- _ASSIGNED TASK_
From the entries that follow, reproduce exactly and only the lines from the line with "Internet + TV" to the line with "Możecie Państwo dokonać w", endpoints included.

- _DATA IN THIS EXERCISE_
* * * * * * * * *
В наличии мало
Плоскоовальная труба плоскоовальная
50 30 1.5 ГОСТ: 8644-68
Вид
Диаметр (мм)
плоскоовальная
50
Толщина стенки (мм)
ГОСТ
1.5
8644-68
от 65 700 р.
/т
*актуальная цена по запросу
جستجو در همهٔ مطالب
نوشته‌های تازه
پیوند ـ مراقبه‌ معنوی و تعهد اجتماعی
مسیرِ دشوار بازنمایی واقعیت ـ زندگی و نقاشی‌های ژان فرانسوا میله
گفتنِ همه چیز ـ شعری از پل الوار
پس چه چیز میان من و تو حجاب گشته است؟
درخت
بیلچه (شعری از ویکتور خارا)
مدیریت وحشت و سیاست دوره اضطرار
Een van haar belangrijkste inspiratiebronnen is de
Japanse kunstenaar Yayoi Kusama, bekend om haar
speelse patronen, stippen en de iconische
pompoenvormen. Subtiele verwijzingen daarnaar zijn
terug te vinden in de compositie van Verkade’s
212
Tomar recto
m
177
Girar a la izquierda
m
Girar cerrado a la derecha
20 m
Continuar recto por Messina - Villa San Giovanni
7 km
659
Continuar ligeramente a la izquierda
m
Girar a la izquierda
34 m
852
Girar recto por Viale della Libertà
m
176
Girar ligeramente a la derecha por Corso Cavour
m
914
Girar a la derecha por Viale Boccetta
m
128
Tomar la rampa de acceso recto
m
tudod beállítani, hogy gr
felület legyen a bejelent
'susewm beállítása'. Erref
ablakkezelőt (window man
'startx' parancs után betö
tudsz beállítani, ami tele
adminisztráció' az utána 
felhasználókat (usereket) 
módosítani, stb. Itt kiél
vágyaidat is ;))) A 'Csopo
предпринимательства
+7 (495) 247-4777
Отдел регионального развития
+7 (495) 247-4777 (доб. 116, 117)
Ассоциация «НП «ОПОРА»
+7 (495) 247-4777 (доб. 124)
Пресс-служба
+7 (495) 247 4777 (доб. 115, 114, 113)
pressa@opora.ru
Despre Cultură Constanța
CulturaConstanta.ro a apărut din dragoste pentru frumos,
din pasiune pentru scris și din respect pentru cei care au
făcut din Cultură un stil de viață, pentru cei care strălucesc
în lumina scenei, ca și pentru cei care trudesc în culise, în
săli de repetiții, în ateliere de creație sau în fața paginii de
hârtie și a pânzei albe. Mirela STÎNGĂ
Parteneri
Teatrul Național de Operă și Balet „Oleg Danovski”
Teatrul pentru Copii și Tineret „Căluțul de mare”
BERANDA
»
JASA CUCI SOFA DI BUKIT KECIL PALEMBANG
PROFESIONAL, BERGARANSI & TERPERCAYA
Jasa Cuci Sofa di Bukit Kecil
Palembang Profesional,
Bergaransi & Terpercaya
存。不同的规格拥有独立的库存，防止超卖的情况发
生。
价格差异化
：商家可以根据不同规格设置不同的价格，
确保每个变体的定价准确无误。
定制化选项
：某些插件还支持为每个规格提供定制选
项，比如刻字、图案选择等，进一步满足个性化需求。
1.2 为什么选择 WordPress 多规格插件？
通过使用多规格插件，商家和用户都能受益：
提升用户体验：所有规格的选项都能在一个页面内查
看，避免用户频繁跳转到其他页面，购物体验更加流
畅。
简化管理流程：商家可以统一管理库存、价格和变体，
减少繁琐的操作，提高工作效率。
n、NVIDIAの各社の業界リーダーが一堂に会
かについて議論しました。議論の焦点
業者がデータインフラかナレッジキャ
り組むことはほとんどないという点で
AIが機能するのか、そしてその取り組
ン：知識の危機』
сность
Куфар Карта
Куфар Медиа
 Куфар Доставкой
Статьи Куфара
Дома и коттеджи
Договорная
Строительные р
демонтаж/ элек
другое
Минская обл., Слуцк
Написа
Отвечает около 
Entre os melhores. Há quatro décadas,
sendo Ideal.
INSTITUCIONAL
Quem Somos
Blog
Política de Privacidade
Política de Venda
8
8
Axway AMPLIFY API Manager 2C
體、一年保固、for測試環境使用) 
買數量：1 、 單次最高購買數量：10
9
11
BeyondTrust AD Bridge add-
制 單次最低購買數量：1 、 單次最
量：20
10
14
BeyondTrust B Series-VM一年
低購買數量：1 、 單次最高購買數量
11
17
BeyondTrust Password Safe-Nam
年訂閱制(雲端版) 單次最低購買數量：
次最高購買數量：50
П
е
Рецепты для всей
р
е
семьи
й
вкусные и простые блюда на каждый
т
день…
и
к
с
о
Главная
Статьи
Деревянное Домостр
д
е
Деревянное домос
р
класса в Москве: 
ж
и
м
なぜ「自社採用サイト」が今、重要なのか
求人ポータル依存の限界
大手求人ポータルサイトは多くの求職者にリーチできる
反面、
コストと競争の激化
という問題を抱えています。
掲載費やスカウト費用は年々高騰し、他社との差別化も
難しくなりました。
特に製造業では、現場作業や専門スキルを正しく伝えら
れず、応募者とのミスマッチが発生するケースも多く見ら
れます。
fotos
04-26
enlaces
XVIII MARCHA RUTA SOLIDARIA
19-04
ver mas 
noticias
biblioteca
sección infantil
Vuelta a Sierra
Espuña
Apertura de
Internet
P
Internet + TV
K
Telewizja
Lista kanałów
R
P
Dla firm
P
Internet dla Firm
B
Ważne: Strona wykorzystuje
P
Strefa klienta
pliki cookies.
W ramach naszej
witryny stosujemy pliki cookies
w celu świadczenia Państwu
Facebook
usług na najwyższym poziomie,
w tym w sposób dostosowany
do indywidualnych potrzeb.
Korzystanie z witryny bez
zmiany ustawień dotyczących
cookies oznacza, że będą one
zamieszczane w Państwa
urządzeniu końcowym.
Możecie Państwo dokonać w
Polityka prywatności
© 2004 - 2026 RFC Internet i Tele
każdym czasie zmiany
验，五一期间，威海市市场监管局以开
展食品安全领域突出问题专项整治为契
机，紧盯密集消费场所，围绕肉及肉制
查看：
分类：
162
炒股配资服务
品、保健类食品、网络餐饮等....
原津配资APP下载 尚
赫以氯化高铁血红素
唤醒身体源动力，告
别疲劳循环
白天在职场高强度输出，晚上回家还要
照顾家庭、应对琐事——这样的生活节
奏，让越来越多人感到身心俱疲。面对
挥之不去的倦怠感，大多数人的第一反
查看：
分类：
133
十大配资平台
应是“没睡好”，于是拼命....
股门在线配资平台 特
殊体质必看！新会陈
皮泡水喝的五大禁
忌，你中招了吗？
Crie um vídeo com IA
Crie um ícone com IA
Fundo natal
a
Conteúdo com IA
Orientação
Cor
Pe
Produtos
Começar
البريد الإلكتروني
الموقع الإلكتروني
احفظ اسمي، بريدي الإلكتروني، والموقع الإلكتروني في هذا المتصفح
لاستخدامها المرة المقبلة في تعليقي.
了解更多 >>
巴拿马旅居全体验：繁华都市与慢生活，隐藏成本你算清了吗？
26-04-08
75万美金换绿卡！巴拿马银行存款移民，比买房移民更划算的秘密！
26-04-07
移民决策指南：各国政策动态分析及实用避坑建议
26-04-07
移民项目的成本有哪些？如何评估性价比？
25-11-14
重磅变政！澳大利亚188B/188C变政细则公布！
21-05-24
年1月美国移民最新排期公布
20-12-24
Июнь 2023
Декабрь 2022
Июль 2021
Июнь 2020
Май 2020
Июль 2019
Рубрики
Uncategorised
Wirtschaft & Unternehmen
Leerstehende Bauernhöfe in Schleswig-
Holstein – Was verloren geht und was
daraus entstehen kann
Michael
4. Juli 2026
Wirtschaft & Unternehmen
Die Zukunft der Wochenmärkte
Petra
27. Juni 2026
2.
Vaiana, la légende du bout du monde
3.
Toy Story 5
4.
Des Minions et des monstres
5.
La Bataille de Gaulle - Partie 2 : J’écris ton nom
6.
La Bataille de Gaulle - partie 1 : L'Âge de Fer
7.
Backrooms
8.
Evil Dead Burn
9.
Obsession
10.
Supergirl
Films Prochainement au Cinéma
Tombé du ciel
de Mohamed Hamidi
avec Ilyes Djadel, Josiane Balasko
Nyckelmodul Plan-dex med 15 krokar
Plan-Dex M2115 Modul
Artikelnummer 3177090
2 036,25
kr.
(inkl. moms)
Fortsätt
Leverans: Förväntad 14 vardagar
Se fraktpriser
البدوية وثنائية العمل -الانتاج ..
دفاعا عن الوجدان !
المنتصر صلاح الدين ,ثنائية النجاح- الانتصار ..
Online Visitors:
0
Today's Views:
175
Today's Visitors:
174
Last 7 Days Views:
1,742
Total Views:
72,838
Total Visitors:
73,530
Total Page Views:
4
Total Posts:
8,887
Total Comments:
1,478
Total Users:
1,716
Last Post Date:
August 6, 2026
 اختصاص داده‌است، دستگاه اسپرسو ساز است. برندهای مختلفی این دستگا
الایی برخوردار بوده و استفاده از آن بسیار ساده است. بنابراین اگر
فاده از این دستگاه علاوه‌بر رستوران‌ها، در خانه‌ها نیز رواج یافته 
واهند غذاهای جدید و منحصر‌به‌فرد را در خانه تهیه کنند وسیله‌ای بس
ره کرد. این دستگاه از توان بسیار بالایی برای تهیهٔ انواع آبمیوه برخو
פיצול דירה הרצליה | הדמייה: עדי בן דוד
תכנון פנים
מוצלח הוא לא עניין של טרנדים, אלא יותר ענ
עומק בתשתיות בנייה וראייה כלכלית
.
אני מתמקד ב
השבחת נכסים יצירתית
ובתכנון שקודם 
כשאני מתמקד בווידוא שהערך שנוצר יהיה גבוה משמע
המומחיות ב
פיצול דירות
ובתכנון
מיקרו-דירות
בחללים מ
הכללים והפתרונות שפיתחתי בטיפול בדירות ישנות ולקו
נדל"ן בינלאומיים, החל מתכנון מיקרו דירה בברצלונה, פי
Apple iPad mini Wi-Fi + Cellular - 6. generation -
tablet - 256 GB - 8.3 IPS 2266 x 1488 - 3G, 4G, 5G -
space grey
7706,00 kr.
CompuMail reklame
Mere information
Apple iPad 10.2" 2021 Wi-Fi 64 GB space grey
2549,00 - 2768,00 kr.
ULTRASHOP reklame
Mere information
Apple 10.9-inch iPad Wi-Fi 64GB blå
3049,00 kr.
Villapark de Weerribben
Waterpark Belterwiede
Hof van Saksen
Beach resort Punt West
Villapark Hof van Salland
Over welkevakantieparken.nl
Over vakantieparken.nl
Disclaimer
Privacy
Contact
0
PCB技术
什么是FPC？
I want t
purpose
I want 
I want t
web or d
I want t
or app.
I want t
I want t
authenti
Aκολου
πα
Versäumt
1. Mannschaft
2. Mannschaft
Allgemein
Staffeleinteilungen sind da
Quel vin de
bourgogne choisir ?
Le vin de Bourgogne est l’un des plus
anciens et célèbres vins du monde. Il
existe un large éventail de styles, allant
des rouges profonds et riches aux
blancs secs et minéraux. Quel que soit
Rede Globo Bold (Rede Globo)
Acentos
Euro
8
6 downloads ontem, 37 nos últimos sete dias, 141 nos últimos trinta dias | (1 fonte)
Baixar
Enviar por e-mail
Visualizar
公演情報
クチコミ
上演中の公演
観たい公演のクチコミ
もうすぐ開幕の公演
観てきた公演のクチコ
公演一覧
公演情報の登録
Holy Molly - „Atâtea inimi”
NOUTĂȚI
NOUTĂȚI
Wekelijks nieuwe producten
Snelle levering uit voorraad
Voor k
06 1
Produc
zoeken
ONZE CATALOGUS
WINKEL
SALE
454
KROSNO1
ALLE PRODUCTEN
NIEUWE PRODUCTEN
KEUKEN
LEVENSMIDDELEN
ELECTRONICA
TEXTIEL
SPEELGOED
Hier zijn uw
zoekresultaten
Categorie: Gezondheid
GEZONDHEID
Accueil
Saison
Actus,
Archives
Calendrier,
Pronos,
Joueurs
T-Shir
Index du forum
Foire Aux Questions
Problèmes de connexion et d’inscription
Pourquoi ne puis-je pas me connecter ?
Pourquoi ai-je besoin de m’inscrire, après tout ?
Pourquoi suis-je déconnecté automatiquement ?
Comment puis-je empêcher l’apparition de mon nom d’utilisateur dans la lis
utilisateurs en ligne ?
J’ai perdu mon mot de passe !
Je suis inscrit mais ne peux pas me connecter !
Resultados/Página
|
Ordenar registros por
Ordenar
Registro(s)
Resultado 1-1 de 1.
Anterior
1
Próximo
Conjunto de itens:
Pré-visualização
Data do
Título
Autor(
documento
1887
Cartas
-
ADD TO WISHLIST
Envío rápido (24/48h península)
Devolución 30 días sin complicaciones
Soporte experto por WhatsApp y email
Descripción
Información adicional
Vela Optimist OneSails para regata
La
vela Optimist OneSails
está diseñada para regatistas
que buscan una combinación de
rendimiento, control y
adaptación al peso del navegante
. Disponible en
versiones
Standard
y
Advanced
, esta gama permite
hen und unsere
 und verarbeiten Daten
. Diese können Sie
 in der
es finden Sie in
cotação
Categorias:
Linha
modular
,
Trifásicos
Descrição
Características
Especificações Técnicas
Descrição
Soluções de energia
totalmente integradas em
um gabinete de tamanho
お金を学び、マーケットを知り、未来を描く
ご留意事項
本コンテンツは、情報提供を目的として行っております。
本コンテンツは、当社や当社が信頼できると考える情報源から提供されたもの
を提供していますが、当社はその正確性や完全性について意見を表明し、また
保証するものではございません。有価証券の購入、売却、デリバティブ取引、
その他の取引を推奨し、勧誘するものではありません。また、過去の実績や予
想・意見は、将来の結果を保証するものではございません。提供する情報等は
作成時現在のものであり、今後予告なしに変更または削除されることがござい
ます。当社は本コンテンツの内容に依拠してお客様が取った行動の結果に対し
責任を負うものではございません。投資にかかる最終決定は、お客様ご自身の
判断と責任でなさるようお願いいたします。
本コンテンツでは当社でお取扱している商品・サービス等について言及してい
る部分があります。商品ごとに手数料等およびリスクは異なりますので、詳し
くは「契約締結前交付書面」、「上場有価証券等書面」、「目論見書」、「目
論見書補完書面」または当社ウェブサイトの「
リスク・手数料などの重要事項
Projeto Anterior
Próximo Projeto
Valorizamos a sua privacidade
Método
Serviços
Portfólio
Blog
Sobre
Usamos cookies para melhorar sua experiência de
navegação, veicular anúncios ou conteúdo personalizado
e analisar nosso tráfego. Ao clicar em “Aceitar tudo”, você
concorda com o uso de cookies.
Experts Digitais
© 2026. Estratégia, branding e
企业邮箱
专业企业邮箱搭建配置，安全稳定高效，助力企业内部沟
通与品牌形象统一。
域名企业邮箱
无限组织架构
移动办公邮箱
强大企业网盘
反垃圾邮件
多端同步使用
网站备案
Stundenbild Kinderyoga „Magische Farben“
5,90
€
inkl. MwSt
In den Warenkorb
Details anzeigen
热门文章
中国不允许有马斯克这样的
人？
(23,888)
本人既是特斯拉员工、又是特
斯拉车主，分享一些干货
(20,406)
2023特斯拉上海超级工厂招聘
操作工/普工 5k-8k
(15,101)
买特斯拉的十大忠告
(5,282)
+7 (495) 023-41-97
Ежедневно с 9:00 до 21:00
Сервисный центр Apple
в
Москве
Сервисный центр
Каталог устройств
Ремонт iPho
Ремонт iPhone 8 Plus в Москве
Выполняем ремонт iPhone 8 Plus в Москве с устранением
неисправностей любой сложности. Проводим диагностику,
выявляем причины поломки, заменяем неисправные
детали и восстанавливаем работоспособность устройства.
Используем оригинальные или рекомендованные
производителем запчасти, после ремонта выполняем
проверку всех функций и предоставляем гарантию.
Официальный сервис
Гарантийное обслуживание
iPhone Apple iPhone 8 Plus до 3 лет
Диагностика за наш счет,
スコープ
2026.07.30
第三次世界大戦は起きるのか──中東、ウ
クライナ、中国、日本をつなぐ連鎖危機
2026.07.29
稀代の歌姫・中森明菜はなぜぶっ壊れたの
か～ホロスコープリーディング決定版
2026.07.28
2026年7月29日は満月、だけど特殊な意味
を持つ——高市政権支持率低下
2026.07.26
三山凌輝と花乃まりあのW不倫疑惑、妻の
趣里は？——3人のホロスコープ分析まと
* * * * * * * * *
- _ANSWER TO THIS PROBLEM_
Internet + TV
K
Telewizja
Lista kanałów
R
P
Dla firm
P
Internet dla Firm
B
Ważne: Strona wykorzystuje
P
Strefa klienta
pliki cookies.
W ramach naszej
witryny stosujemy pliki cookies
w celu świadczenia Państwu
Facebook
usług na najwyższym poziomie,
w tym w sposób dostosowany
do indywidualnych potrzeb.
Korzystanie z witryny bez
zmiany ustawień dotyczących
cookies oznacza, że będą one
zamieszczane w Państwa
urządzeniu końcowym.
Możecie Państwo dokonać w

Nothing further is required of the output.